TASK DESCRIPTION:
Filter the records for "Republica" and keep each line that has it.

MATERIAL PROVIDED:
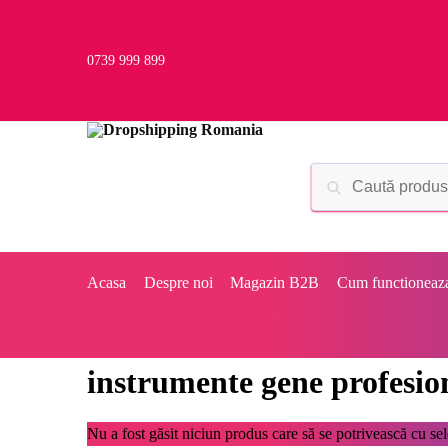
0739 999 899
Acasa
Despre noi
Magazin B2B
Cum functioneaz
instrumente gene profesio
Nu a fost găsit niciun produs care să se potrivească cu sele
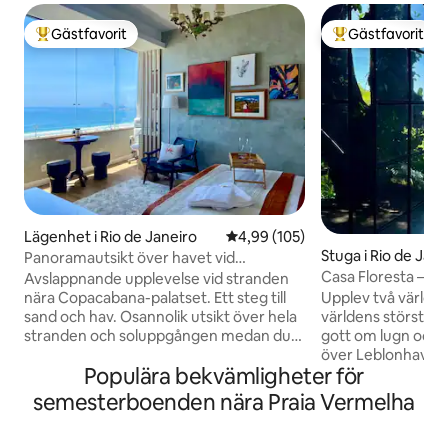
Gästfavorit
Gästfavorit
Populär gästfavorit
Populär gästfavor
Lägenhet i Rio de Janeiro
4,99 av 5 i genomsnittligt bety
4,99 (105)
Stuga i Rio de Jane
Panoramautsikt över havet vid
Copacabana | Badkar för 2 personer
Casa Floresta – U
Avslappnande upplevelse vid stranden
View
nära Copacabana-palatset. Ett steg till
Upplev två världar i
sand och hav. Osannolik utsikt över hela
världens största 
stranden och soluppgången medan du
gott om lugn och 
njuter av ett bad i badkaret. För ultimat
över Leblonhavet.
Populära bekvämligheter för
avkoppling: justerbar säng med
kommer du att var
fjärrkontroll för att höja huvud/fötter,
och 20 minuter me
semesterboenden nära Praia Vermelha
premium sängkläder och badlakan,
beach. Stadsfullmä
mörkläggning och AC. På kvällen skapar
och natur ? Stann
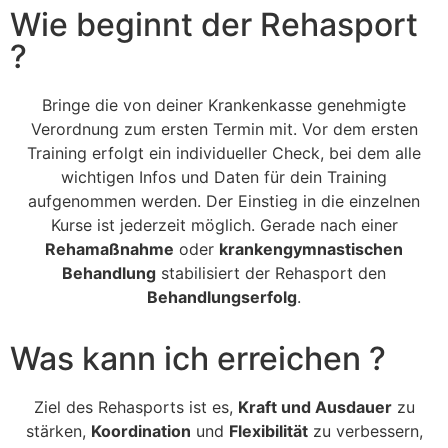
Wie beginnt der Rehasport
?
Bringe die von deiner Krankenkasse genehmigte
Verordnung zum ersten Termin mit. Vor dem ersten
Training erfolgt ein individueller Check, bei dem alle
wichtigen Infos und Daten für dein Training
aufgenommen werden. Der Einstieg in die einzelnen
Kurse ist jederzeit möglich. Gerade nach einer
Rehamaßnahme
oder
krankengymnastischen
Behandlung
stabilisiert der Rehasport den
Behandlungserfolg
.
Was kann ich erreichen ?
Ziel des Rehasports ist es,
Kraft und Ausdauer
zu
stärken,
Koordination
und
Flexibilität
zu verbessern,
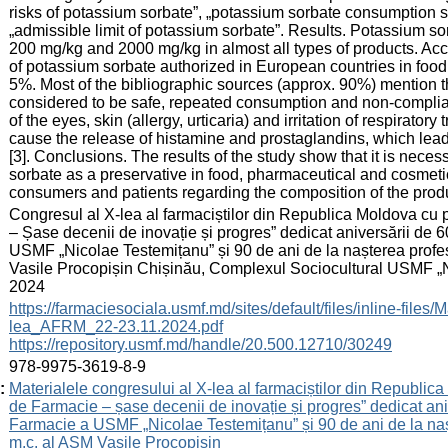
risks of potassium sorbate”, „potassium sorbate consumption 
„admissible limit of potassium sorbate”. Results. Potassium s
200 mg/kg and 2000 mg/kg in almost all types of products. Acco
of potassium sorbate authorized in European countries in food
5%. Most of the bibliographic sources (approx. 90%) mention th
considered to be safe, repeated consumption and non-complian
of the eyes, skin (allergy, urticaria) and irritation of respirato
cause the release of histamine and prostaglandins, which lead
[3]. Conclusions. The results of the study show that it is nece
sorbate as a preservative in food, pharmaceutical and cosmetic
consumers and patients regarding the composition of the prod
:
Congresul al X-lea al farmaciștilor din Republica Moldova cu 
– Șase decenii de inovație și progres” dedicat aniversării de 
USMF „Nicolae Testemițanu” și 90 de ani de la nașterea profesor
Vasile Procopișin Chișinău, Complexul Sociocultural USMF „N
2024
:
https://farmaciesociala.usmf.md/sites/default/files/inline-fi
lea_AFRM_22-23.11.2024.pdf
https://repository.usmf.md/handle/20.500.12710/30249
:
978-9975-3619-8-9
:
Materialele congresului al X-lea al farmaciștilor din Republica
de Farmacie – șase decenii de inovație și progres” dedicat aniv
Farmacie a USMF „Nicolae Testemițanu” și 90 de ani de la nașter
m.c. al AȘM Vasile Procopișin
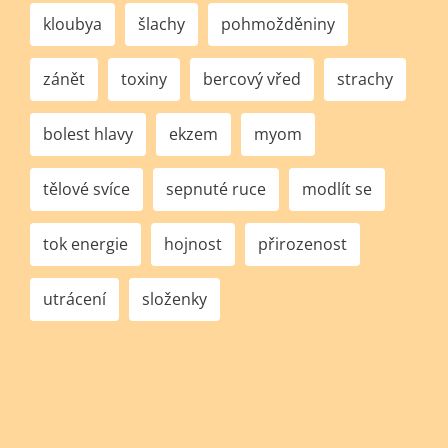
kloubya
šlachy
pohmožděniny
zánět
toxiny
bercový vřed
strachy
bolest hlavy
ekzem
myom
tělové svíce
sepnuté ruce
modlít se
tok energie
hojnost
přirozenost
utrácení
složenky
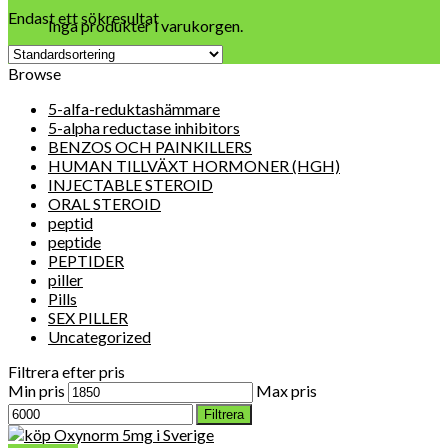
Endast ett sökresultat
Inga produkter i varukorgen.
Browse
5-alfa-reduktashämmare
5-alpha reductase inhibitors
BENZOS OCH PAINKILLERS
HUMAN TILLVÄXT HORMONER (HGH)
INJECTABLE STEROID
ORAL STEROID
peptid
peptide
PEPTIDER
piller
Pills
SEX PILLER
Uncategorized
Filtrera efter pris
Min pris
Max pris
Filtrera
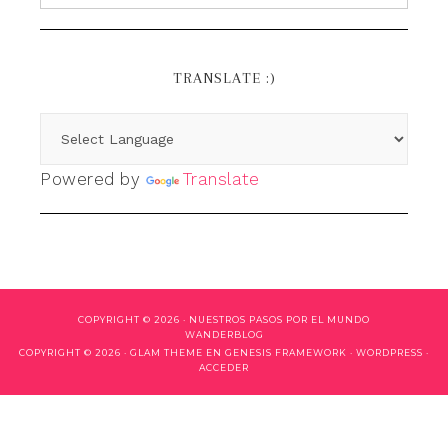
TRANSLATE :)
Powered by
Translate
COPYRIGHT © 2026 ·
NUESTROS PASOS POR EL MUNDO
WANDERBLOG
COPYRIGHT © 2026 ·
GLAM THEME
EN
GENESIS FRAMEWORK
·
WORDPRESS
·
ACCEDER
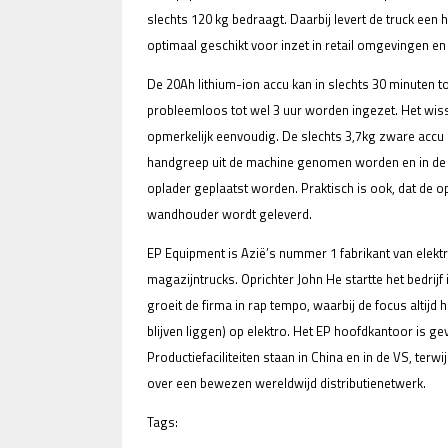
slechts 120 kg bedraagt. Daarbij levert de truck een
optimaal geschikt voor inzet in retail omgevingen en
De 20Ah lithium-ion accu kan in slechts 30 minuten t
probleemloos tot wel 3 uur worden ingezet. Het wiss
opmerkelijk eenvoudig. De slechts 3,7kg zware accu
handgreep uit de machine genomen worden en in de
oplader geplaatst worden. Praktisch is ook, dat de o
wandhouder wordt geleverd.
EP Equipment is Azië’s nummer 1 fabrikant van elek
magazijntrucks. Oprichter John He startte het bedrijf
groeit de firma in rap tempo, waarbij de focus altijd 
blijven liggen) op elektro. Het EP hoofdkantoor is g
Productiefaciliteiten staan in China en in de VS, terwij
over een bewezen wereldwijd distributienetwerk.
Tags:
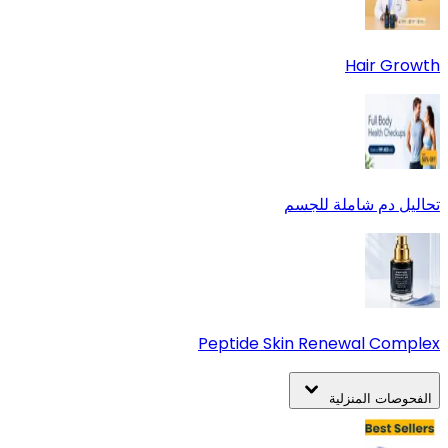
Hair Growth
تحاليل دم شاملة للجسم
Peptide Skin Renewal Complex
الفحوصات المنزلية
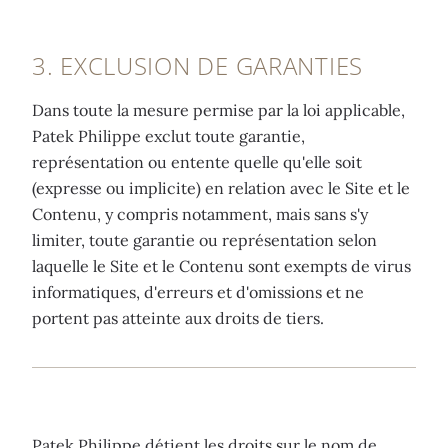
3. EXCLUSION DE GARANTIES
Dans toute la mesure permise par la loi applicable,
Patek Philippe exclut toute garantie,
représentation ou entente quelle qu'elle soit
(expresse ou implicite) en relation avec le Site et le
Contenu, y compris notamment, mais sans s'y
limiter, toute garantie ou représentation selon
laquelle le Site et le Contenu sont exempts de virus
informatiques, d'erreurs et d'omissions et ne
portent pas atteinte aux droits de tiers.
Patek Philippe détient les droits sur le nom de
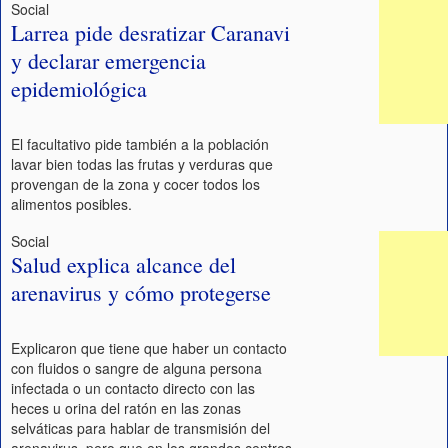
Social
Larrea pide desratizar Caranavi
y declarar emergencia
epidemiológica
El facultativo pide también a la población
lavar bien todas las frutas y verduras que
provengan de la zona y cocer todos los
alimentos posibles.
Social
Salud explica alcance del
arenavirus y cómo protegerse
Explicaron que tiene que haber un contacto
con fluidos o sangre de alguna persona
infectada o un contacto directo con las
heces u orina del ratón en las zonas
selváticas para hablar de transmisión del
arenavirus, pero que en los grandes centros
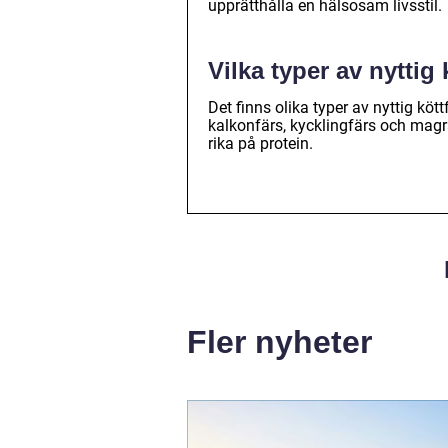
upprätthålla en hälsosam livsstil.
Vilka typer av nyttig 
Det finns olika typer av nyttig köt
kalkonfärs, kycklingfärs och magra
rika på protein.
Fler nyheter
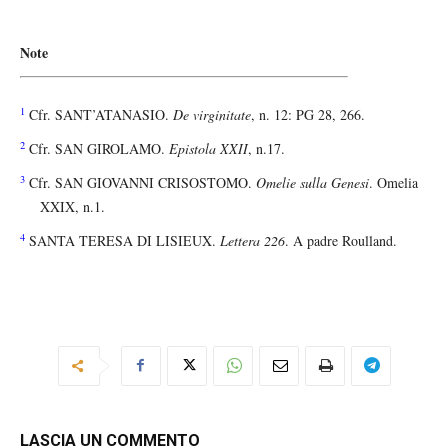
Note
1
Cfr. SANT’ATANASIO.
De virginitate
, n. 12: PG 28, 266.
2
Cfr. SAN GIROLAMO.
Epistola XXII
, n.17.
3
Cfr. SAN GIOVANNI CRISOSTOMO.
Omelie sulla Genesi
. Omelia
XXIX, n.1.
4
SANTA TERESA DI LISIEUX.
Lettera 226
. A padre Roulland.
LASCIA UN COMMENTO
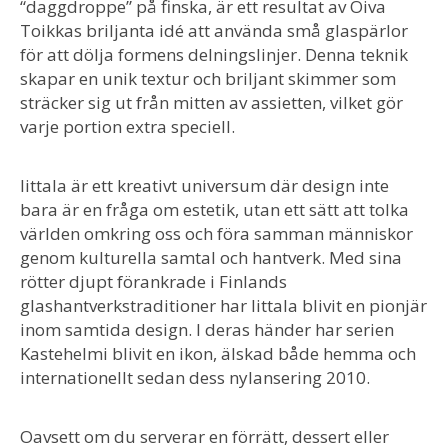
“daggdroppe” på finska, är ett resultat av Oiva
Toikkas briljanta idé att använda små glaspärlor
för att dölja formens delningslinjer. Denna teknik
skapar en unik textur och briljant skimmer som
sträcker sig ut från mitten av assietten, vilket gör
varje portion extra speciell.
Iittala är ett kreativt universum där design inte
bara är en fråga om estetik, utan ett sätt att tolka
världen omkring oss och föra samman människor
genom kulturella samtal och hantverk. Med sina
rötter djupt förankrade i Finlands
glashantverkstraditioner har Iittala blivit en pionjär
inom samtida design. I deras händer har serien
Kastehelmi blivit en ikon, älskad både hemma och
internationellt sedan dess nylansering 2010.
Oavsett om du serverar en förrätt, dessert eller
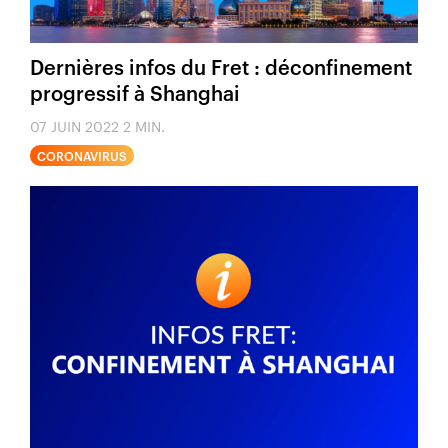
Dernières infos du Fret : déconfinement
progressif à Shanghai
07 JUIN 2022
2 MIN.
CORONAVIRUS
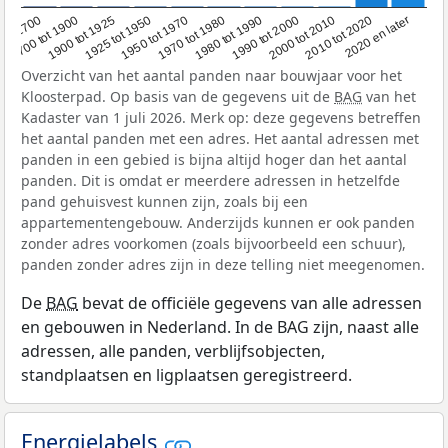
1950 tot 1970
1990 tot 2000
2020 en later
1900 tot 1925
1970 tot 1980
2000 tot 2010
oor 1700
1925 tot 1950
1980 tot 1990
2010 tot 2020
1700 tot 1900
Overzicht van het aantal panden naar bouwjaar voor het
Kloosterpad. Op basis van de gegevens uit de
BAG
van het
Kadaster van 1 juli 2026. Merk op: deze gegevens betreffen
het aantal panden met een adres. Het aantal adressen met
panden in een gebied is bijna altijd hoger dan het aantal
panden. Dit is omdat er meerdere adressen in hetzelfde
pand gehuisvest kunnen zijn, zoals bij een
appartementengebouw. Anderzijds kunnen er ook panden
zonder adres voorkomen (zoals bijvoorbeeld een schuur),
panden zonder adres zijn in deze telling niet meegenomen.
De
BAG
bevat de officiële gegevens van alle adressen
en gebouwen in Nederland. In de BAG zijn, naast alle
adressen, alle panden, verblijfsobjecten,
standplaatsen en ligplaatsen geregistreerd.
Energielabels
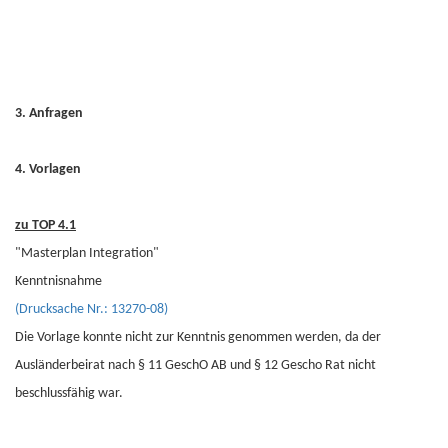
3. Anfragen
4. Vorlagen
zu TOP 4.1
"Masterplan Integration"
Kenntnisnahme
(Drucksache Nr.: 13270-08)
Die Vorlage konnte nicht zur Kenntnis genommen werden, da der
Ausländerbeirat nach § 11 GeschO AB und § 12 Gescho Rat nicht
beschlussfähig war.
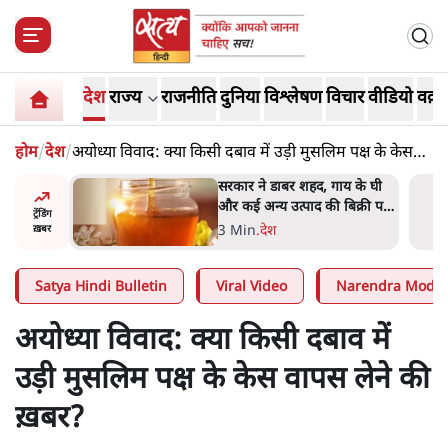
देश
राज्य
राजनीति
दुनिया
विश्लेषण
विचार
वीडियो
वक़्त
होम
/
देश
/
अयोध्या विवाद: क्या किसी दबाव में उड़ी मुसलिम पक्ष के केस
वापस लेने की ख़बर?
उदयनिधि
सरकार ने डाबर शहद, गाय के घी
कार ने
और कई अन्य उत्पाद की बिक्री पर
ट्रेंडिंग
ा'
रोक लगाई
3 Min
.
देश
ख़बर
Satya Hindi Bulletin
Viral Video
Narendra Modi
अयोध्या विवाद: क्या किसी दबाव में
उड़ी मुसलिम पक्ष के केस वापस लेने की
ख़बर?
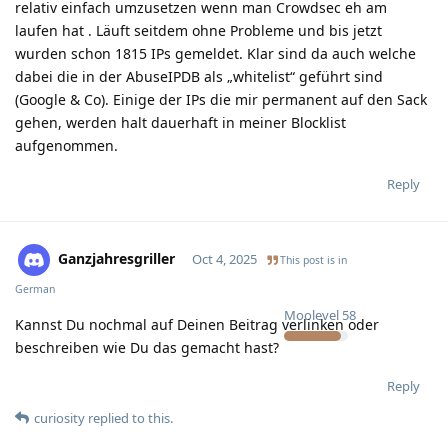
relativ einfach umzusetzen wenn man Crowdsec eh am
laufen hat . Läuft seitdem ohne Probleme und bis jetzt
wurden schon 1815 IPs gemeldet. Klar sind da auch welche
dabei die in der AbuseIPDB als „whitelist“ geführt sind
(Google & Co). Einige der IPs die mir permanent auf den Sack
gehen, werden halt dauerhaft in meiner Blocklist
aufgenommen.
Reply
Ganzjahresgriller
Oct 4, 2025
This post is in
German
Moolevel
58
Kannst Du nochmal auf Deinen Beitrag verlinken oder
beschreiben wie Du das gemacht hast?
Reply
curiosity
replied to this.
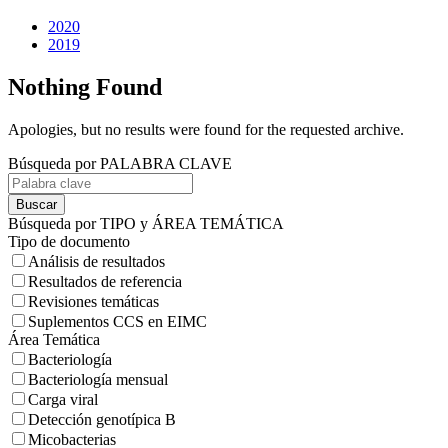
2020
2019
Nothing Found
Apologies, but no results were found for the requested archive.
Búsqueda por PALABRA CLAVE
Buscar
Búsqueda por TIPO y ÁREA TEMÁTICA
Tipo de documento
Análisis de resultados
Resultados de referencia
Revisiones temáticas
Suplementos CCS en EIMC
Área Temática
Bacteriología
Bacteriología mensual
Carga viral
Detección genotípica B
Micobacterias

OUTPUT FOR THIS EXERCISE:
Congresul al X-lea al farmaciștilor din Republica Moldova cu 
Materialele congresului al X-lea al farmaciștilor din Republica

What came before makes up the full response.